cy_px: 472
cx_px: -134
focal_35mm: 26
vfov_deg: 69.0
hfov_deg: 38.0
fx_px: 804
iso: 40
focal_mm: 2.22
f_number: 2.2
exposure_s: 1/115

********

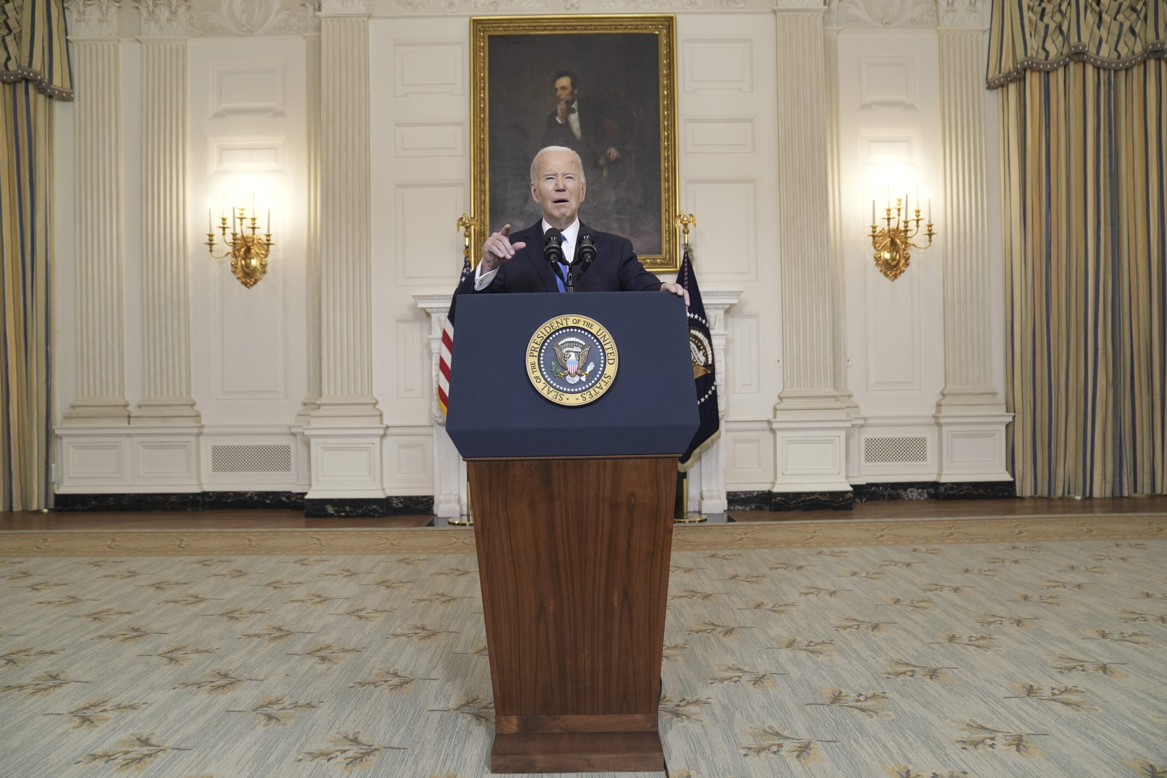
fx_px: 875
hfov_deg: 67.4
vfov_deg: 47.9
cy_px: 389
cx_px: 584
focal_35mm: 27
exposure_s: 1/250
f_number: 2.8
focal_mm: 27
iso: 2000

********

▸ TO-DO ITEM
Given the records above, restate word for word only the lines starting at the one with "focal_35mm: 26" and ending at the one with "exposure_s: 1/115".

▸ RESPONSE BELOW
focal_35mm: 26
vfov_deg: 69.0
hfov_deg: 38.0
fx_px: 804
iso: 40
focal_mm: 2.22
f_number: 2.2
exposure_s: 1/115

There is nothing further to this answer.